Entre critiques et incompréhension
« Ils ne restent plus que des médias de nom », lance un jeune homme résident un des quartiers de la zone Gihosha en mairie de Bujumbura. Pour lui qui affirme suivre régulièrement l’actualité sur les réseaux sociaux, « l’information diffusée par les médias traditionnels est très fade et inintéressante. »
Landry, nom d’emprunt, pense que la plupart des médias s’en sont remis à la volonté du pouvoir « de leur fermer la bouche sur des sujets qui fâchent. » À propos de la contribution des médias à la préparation et au déroulement des élections, cet homme se montre très sceptique. « Mais si on essaie de suivre les médias, on dirait qu’il n’y a pas d’élections », réagi t-il, spontané.
« Le reste des médias privés considère qu’il n’y a pas d’élections. »

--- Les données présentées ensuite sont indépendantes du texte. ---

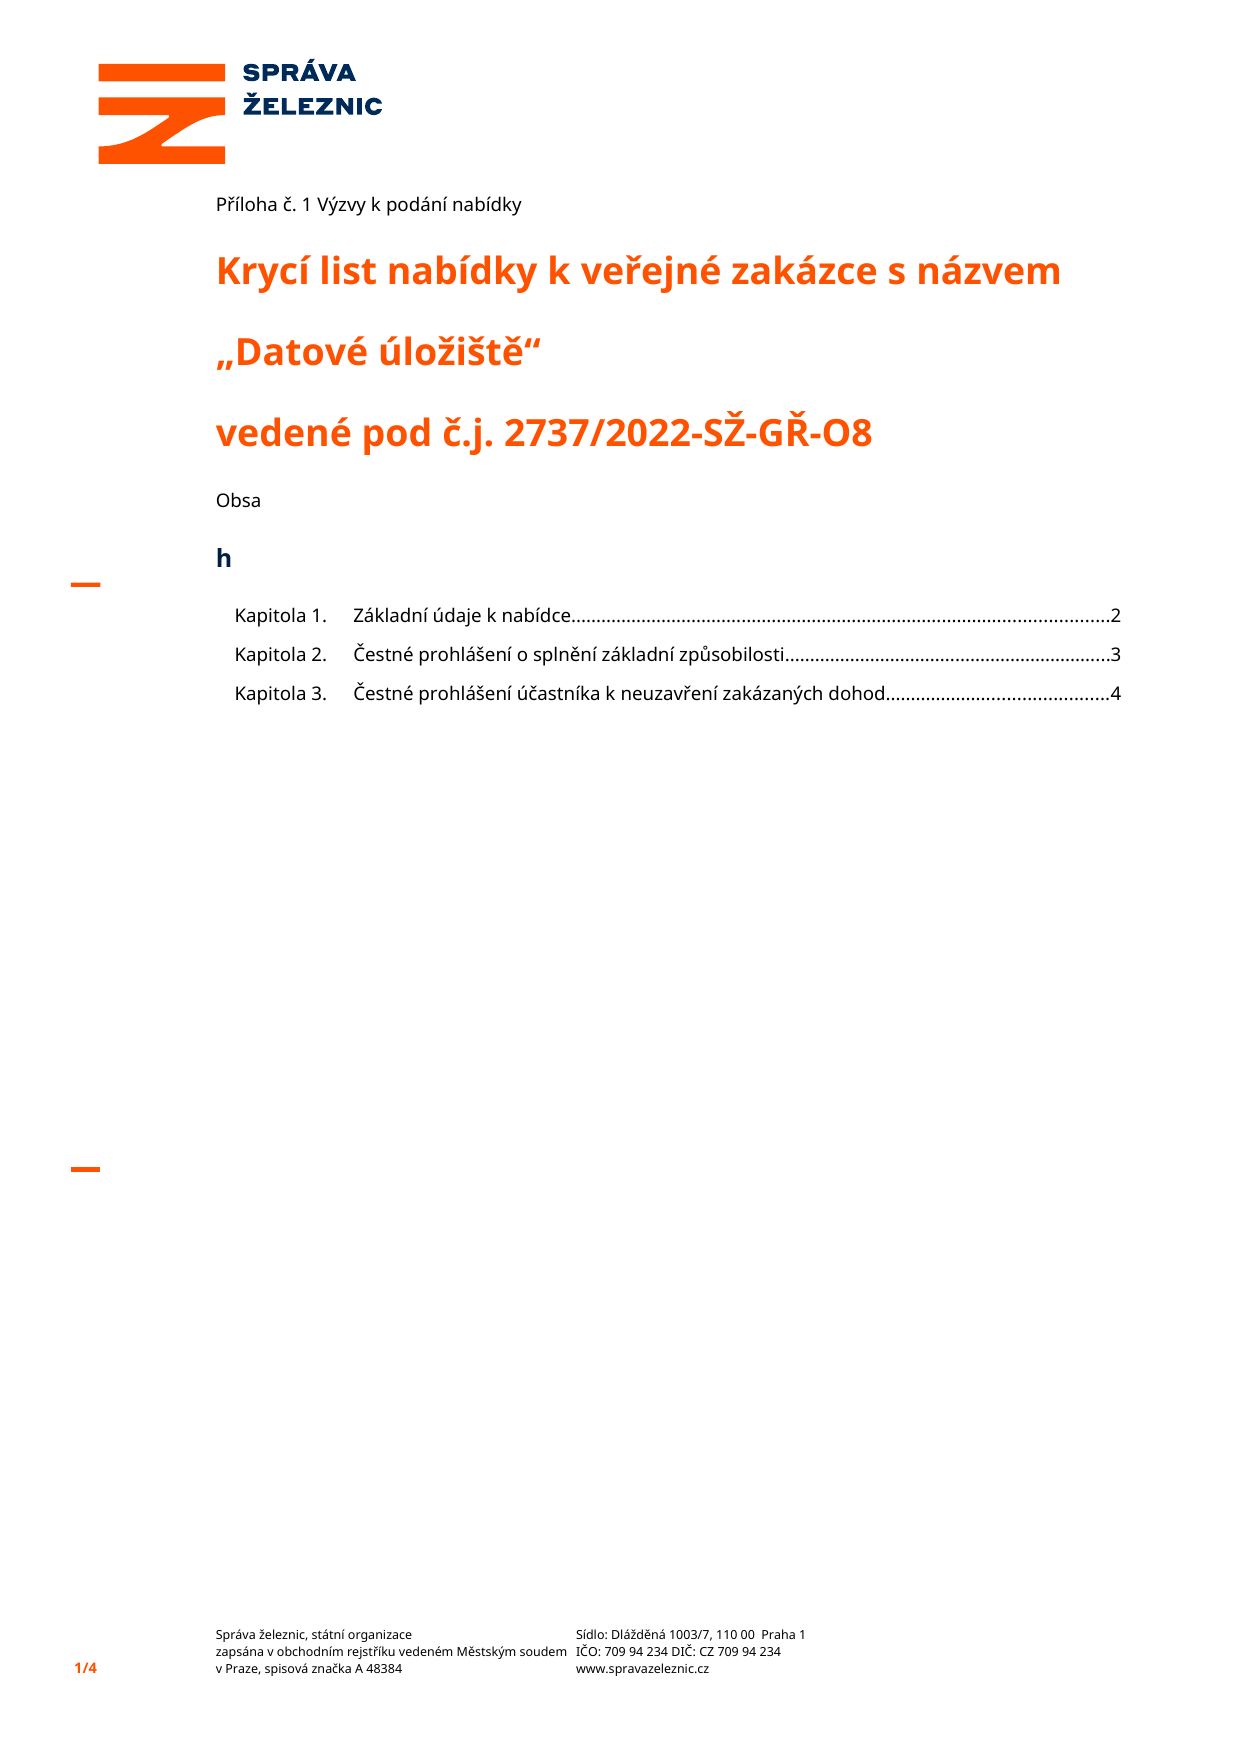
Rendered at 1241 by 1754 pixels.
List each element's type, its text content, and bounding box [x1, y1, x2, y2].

Les propos de Léonce Ndikumana, ancien président du parti d’opposition Sahwanya Frodebu et un des visages connus de la politique burundaise, sont plus analytiques: les professionnels des médias sont divisés en deux principaux groupes: « Les médias publics et privés proches du pouvoir diffusent les propos du pouvoir ou de la CENI. Quand ces deux groupes n’ont pas communiqué sur les élections, ils se taisent.» Il ajoute que « le reste des médias privés considère qu’il n’y a pas d’élections. »
Pour lui, le problème ne se limite pas a l’effacement des médias. « L’action conjointe de la CENI et du gouvernement en ce qui concerne la préparation des élections a démoralisé la population et les politiciens. Cela justifie ce silence », tente-t-il d’expliquer. Connu pour ses positions tranchées, cet opposant historique rappelle que cette situation constitue une menace sérieuse pour la démocratie.
Menacés d’extinction
Simon Kururu, ancien journaliste et expert des médias brosse un tableau plutôt sombre pour décrire le monde médiatique actuel. Selon lui, les médias burundais ont amorcé une descente aux enfers il y a 10 ans et sont toujours à terre.
Ce témoin de l’histoire de l’industrie médiatique burundaise affirme que les médias ne joueront aucun rôle dans le processus électoral en cours. « Les médias ne vont jouer aucun rôle », affirme-t-il. Il pointe également du doigt le gouvernement qu’il accuse de ne pas garantir la liberté des journalistes dans l’exercice de leur profession.
« Ils vont désormais là où ils espèrent être payés. »
Rejoignant Léonce Ngendakumana, Kururu indique que certains médias, quand ils traitent des sujets en rapport avec la politique, jouent un rôle de simples communicants et se limitent là. « Ils vont désormais là où ils espèrent être payés ou toucher un per diem tout simplement. Et cela est très grave », lâche-t-il, critique.
Dans ses explications, Simon Kururu ne se limite pas à la seule problématique professionnelle. Il rappelle que les médias traditionnels sont menacés d’extinction alors que la main d’œuvre qualifiée se raréfie sur le marché.
Ironie du sort
Cependant, il ne s’empêche pas de pointer du doigt les responsables des médias. Pour lui, les responsables de médias ont peur de traiter les sujets pertinents alors que c’est cela qui justifie le dégoût que manifeste la population envers les médias.
À son accession au pouvoir en 2020, Evariste Ndayishimiye, avec son fameux slogan “jamais sans les médias”, avait inspiré espoir aux professionnels des médias. Plus d’un pensait qu’après 5 ans, le paysage médiatique fortement touché par les événements de 2015 allaient se relever. Ironie du sort.
Malgré la réouverture de quelques médias, la liberté d’expression reste toujours à conquérir. Ce qui coûte cher au processus démocratique, surtout pendant la période électorale dans un pays où le niveau de l’éducation citoyenne est très bas.